My solution Note that no three collisions occur simultaneously since at all times there are only $2$ distinct angular speeds, and only two particles can collide simultaneously (basically the first collision has only two particles, so by the end of it only one has a different angular velocity, so the second is also two particles and so on) Let us for now ignore the condition that the particles are distinct. Let $\omega$ be the angular speed. Then, we can ignore collisions. The next time the angles between the particles becomes $\theta = \frac{360^{\circ}}{n}$ is after the 'retrogade particle' (moving in the opposite direction), returns to its spot, and since both its original spot and the retrogade particle itself move in opposite directions with angular speed $\omega$, the next time the angles subtended at the centre of the circle becomes same is at time $\frac{360^{\circ}}{2\omega}$. In this process, $n-1$ collisions take place. Next now we use the condition that the particles are distinct. so, their relative order stays same due to collisions. the first particle transfers to the second particle (first particle is the initial retrogade particle) to the second one, and then travels in the same direction as all the other particles. So, by the time $\frac{360^{\circ}}{2\omega}$ it rotates by an angle of $\frac{360^{\circ}(n-2)}{2n}$ (due to relative order and angles subtended at the centre being same, all other particles rotate by the same angle in the same direction). So, we need to find the least $k$ such that $\frac{(n-2)k}{2n}$ is an integer, and $s = (n-1)k$. So, we will get If $n$ is odd, then $s = 2n(n-1)$ If $n \equiv 2 \pmod{4}$, then $s = \frac{n(n-1)}{2}$ If $n$ is divisible by $4$, then $s = n(n-1)$.

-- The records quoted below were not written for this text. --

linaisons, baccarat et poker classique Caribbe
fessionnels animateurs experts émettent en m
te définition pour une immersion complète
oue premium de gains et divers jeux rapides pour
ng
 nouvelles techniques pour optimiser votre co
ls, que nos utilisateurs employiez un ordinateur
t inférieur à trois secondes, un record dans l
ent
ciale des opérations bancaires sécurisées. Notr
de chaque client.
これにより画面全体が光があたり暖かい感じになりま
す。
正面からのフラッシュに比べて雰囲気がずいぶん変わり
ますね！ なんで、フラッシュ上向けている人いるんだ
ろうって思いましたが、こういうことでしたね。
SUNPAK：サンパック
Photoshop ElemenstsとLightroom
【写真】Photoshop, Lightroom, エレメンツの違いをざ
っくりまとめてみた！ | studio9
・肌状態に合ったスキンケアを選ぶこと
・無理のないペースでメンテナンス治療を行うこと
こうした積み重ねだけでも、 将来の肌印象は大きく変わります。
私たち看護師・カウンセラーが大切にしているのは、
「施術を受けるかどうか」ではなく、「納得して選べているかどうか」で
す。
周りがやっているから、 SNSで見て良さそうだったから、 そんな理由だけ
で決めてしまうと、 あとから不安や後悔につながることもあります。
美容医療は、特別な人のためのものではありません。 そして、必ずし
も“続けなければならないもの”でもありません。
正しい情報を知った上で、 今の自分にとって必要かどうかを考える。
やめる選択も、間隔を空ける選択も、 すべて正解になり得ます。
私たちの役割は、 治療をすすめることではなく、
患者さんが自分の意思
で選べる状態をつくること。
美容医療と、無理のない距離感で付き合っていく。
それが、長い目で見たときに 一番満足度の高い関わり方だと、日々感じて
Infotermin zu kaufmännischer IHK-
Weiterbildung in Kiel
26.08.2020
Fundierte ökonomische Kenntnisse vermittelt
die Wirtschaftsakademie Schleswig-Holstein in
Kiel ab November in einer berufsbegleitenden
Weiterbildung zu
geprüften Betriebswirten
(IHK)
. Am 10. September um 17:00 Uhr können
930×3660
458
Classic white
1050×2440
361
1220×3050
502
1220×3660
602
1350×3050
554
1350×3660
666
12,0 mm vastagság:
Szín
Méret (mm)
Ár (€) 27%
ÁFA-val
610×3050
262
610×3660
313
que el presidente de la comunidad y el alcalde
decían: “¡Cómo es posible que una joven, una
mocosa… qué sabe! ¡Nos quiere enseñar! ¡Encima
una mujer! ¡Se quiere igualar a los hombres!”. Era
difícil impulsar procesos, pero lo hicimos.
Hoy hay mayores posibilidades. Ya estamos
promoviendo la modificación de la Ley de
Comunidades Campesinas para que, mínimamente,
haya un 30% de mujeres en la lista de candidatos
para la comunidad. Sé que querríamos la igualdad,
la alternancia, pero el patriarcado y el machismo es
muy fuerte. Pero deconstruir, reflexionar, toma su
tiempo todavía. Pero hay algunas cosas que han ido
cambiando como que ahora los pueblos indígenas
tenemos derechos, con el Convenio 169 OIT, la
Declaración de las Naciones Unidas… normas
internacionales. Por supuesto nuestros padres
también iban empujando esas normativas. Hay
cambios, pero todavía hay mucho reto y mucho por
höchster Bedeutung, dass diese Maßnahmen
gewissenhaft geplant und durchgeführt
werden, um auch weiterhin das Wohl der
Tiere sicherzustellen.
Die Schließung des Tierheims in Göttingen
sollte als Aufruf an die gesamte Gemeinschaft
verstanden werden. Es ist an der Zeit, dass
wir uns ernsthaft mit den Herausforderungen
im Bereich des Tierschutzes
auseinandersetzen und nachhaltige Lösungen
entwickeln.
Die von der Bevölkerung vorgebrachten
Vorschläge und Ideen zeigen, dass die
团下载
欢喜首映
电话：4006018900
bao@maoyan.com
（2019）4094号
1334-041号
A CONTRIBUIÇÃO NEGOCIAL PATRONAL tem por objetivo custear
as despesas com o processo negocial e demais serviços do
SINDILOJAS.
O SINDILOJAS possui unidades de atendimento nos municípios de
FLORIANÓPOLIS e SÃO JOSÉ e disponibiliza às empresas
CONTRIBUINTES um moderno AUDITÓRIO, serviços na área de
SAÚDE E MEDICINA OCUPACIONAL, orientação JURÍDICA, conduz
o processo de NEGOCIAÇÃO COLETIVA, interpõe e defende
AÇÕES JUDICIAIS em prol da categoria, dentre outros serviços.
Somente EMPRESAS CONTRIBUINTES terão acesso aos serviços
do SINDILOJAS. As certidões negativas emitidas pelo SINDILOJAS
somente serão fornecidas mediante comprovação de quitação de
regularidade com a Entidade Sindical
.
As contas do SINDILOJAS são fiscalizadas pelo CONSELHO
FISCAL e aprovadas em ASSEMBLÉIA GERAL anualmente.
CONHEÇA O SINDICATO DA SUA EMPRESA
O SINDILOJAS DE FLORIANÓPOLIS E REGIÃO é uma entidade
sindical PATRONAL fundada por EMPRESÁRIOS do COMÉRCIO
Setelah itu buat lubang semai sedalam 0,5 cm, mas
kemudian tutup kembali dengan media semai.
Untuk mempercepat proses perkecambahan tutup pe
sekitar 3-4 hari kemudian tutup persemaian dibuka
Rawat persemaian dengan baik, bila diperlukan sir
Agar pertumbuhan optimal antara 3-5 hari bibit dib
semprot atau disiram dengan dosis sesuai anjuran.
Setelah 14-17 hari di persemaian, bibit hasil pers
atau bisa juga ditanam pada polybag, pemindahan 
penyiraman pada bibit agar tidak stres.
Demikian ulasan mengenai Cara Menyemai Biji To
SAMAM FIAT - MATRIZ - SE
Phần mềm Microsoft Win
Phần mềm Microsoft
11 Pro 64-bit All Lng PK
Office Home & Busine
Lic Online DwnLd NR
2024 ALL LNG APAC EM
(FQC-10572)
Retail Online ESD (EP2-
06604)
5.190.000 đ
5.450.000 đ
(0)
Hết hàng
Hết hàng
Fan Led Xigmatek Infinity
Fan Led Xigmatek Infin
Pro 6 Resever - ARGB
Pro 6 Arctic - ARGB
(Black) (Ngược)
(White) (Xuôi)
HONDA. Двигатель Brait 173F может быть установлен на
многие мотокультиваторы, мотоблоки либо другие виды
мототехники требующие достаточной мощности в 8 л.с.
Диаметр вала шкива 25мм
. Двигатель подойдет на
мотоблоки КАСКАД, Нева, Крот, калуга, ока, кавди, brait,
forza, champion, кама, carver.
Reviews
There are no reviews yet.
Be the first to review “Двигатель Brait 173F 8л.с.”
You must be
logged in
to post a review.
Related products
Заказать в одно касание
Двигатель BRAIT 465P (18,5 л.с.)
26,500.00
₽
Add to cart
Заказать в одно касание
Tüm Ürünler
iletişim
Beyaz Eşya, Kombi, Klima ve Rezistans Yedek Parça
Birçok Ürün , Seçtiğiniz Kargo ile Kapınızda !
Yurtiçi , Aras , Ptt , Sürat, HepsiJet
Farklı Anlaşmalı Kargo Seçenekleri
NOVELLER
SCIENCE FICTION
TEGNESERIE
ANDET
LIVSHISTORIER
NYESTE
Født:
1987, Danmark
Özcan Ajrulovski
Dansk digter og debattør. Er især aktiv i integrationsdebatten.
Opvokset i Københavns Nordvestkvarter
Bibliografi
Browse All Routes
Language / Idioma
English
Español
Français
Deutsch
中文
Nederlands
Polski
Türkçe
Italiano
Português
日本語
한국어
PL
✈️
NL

Official wording: everythingpi3141592 wrote: There are $n\ge 3$ particles on a circle situated at the vertices of a regular $n$-gon. All these particles move on the circle with the same constant speed. One of the particles moves in the clockwise direction while all others move in the anti-clockwise direction. When particles collide, that is, they are all at the same point, they all reverse the direction of their motion and continue with the same speed as before. Let $s$ be the smallest number of collisions after which all particles return to their original positions. Find $s$. Proposed by N.V. Tejaswi The following stronger version of the problem is also true: Suppose $k$ particles are moving clockwise and $n-k$ are moving anti-clockwise, then the smallest number of collisions after which all particles return to their original positions is $$\frac{2nk(n-k)}{\gcd(2n,n-2k)}.$$

Rijul saini wrote: Official wording: everythingpi3141592 wrote: There are $n\ge 3$ particles on a circle situated at the vertices of a regular $n$-gon. All these particles move on the circle with the same constant speed. One of the particles moves in the clockwise direction while all others move in the anti-clockwise direction. When particles collide, that is, they are all at the same point, they all reverse the direction of their motion and continue with the same speed as before. Let $s$ be the smallest number of collisions after which all particles return to their original positions. Find $s$. Proposed by N.V. Tejaswi The following stronger version of the problem is also true: Suppose $k$ particles are moving clockwise and $n-k$ are moving anti-clockwise, then the smallest number of collisions after which all particles return to their original positions is $$\frac{2nk(n-k)}{\gcd(2n,n-2k)}.$$ When you say this are you implying it's the same for each arrangement or that over all arrangements this is the lcm of the minimums?

Rijul saini wrote: Official wording: everythingpi3141592 wrote: There are $n\ge 3$ particles on a circle situated at the vertices of a regular $n$-gon. All these particles move on the circle with the same constant speed. One of the particles moves in the clockwise direction while all others move in the anti-clockwise direction. When particles collide, that is, they are all at the same point, they all reverse the direction of their motion and continue with the same speed as before. Let $s$ be the smallest number of collisions after which all particles return to their original positions. Find $s$. Proposed by N.V. Tejaswi The following stronger version of the problem is also true: Suppose $k$ particles are moving clockwise and $n-k$ are moving anti-clockwise, then the smallest number of collisions after which all particles return to their original positions is $$\frac{2nk(n-k)}{\gcd(2n,n-2k)}.$$ Tiny correction: The $k$ particles have to be contiguous (or at least have an aperiodic arrangement).

What was the point of puttting this prob the main idea of the prob also exists in the ant problem in pranav sriram?

idkk wrote: What was the point of puttting this prob the main idea of the prob also exists in the ant problem in pranav sriram? So that people like me spend 4.5 hours getting 9/10. Also, the word is "putting". Please fix your t-key.